10. Done! Let’s take a look at the results. Confirm the input values.


11. Download the output files with the predicted response network containing interactions and their flows, and nodes and their flows. Flows correspond to scores within the predicted network and a higher flow indicates more connectivity with other genes of interest.


12. Save the entire network in Cytoscape format along with the edge and node annotation files. Load them directly into Cytoscape and see the full network.


13. Look at the genes selected by TimeXNet and their associated network. Which genes have the highest flows? Which are the predicted genes connecting the genes with high fold changes? Search for a particular gene to see its network and connections.

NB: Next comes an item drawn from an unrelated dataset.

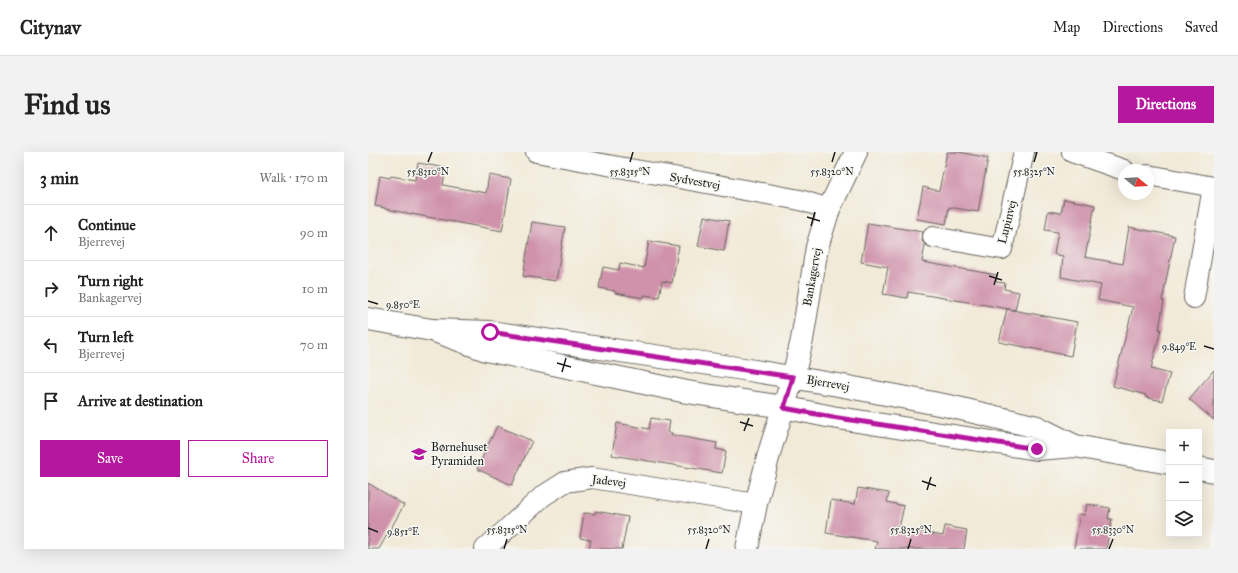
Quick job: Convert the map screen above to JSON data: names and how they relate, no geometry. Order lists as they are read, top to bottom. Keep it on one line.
{"streets":{"street":["Sydvestvej","Lupinvej","Bankagervej","Bjerrevej","Jadevej"]},"crossings":[["Sydvestvej","Bankagervej"],["Bankagervej","Bjerrevej"]],"places":{"school or university":["Børnehuset Pyramiden"]},"north":"right","page":{"header":"Citynav","nav":["Map","Directions","Saved"],"buttons":["Directions",["Save","Share"]],"title":"Find us","heading":["3 min","Walk · 170 m"],"list":[["Continue","Bjerrevej","90 m"],["Turn right","Bankagervej","10 m"],["Turn left","Bjerrevej","70 m"],"Arrive at destination"],"map_buttons":["+","−"]},"coordinates":["55.8310°N","55.8315°N","55.8320°N","55.8325°N","9.850°E","9.849°E","55.8330°N","9.851°E"]}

14. Take a look at the gene network. Genes are grouped by their time of fold change and shown in different colors. The genes predicted to be functionally important are shown in blue. You can increase the number of nodes in the network and save the network image for later use.
• Single gene network: the table on the left lists all the genes from the predicted network, and the graph on the right shows the nodes that connect to the selected gene from the table.
  Single gene network can show a maximum of 100 nodes in the graph. If the node limit is not reached, you may click "Add nodes" to display additional nodes, which are linked to the nodes that connect to the selected gene.


• Multi-gene networks: the graph shows the nodes that connect to the genes listed in the select box.
  By default, the top two genes with the highest flows from the predicted network are selected. You may add more genes by typing the name of the gene in the select box. You may also remove an unwanted node by clicking the 'x' on the left of the displayed gene. Multi gene network can show a maximum of 500 nodes in the graph.


15. Perform functional enrichment analysis using DAVID from the links on the Results page or the “Analyze” button on the gene network.
    The enrichment analysis can be performed using the input network or the whole genome as the background. In networks that require conversion from gene names or Ensembl Protein IDs to UniProt IDs, TimeXNet Web may be slow due to the excess time required for format conversion, since the DAVID web service does not allow these two formats as input. Additionally, our testing shows that the DAIVD web service requires a longer time to return enrichment analysis results when a background gene list is provided.


16. Run KEGG pathway enrichment to visualize the genes predicted by TimeXNet in KEGG pathways. Genes are colored by their normalized flows predicted by TimeXNet. Visualization is done using Pathview. The pathway graph may take some time to generate.


17. Run Gene Ontology term enrichment analysis to find the functional terms enriched in genes identified by TimeXNet.

References

Cytoscape: a software environment for integrated models of biomolecular interaction networks. Shannon P, Markiel A, Ozier O, Baliga NS, Wang JT, Ramage D, Amin N, Schwikowski B, Ideker T. Genome Research 2003 Nov; 13(11):2498-504.

KEGG: Kyoto Encyclopedia of Genes and Genomes. Kanehisa M, Goto S. Nucleic Acids Res. 2000; 28:27–30.

DAVID-WS: A Stateful Web Service to Facilitate Gene/Protein List Analysis. Jiao X, Sherman BT, Huang DW, Stephens R, Baseler MW, Lane HC, Lempicki RA. Bioinformatics 2012 doi:10.1093/bioinformatics/bts251.

Pathview: an R/Bioconductor package for pathway-based data integration and visualization. Luo W, Brouwer C. Bioinformatics 2013; 29(14):1830-1831. doi:10.1093/bioinformatics/btt285.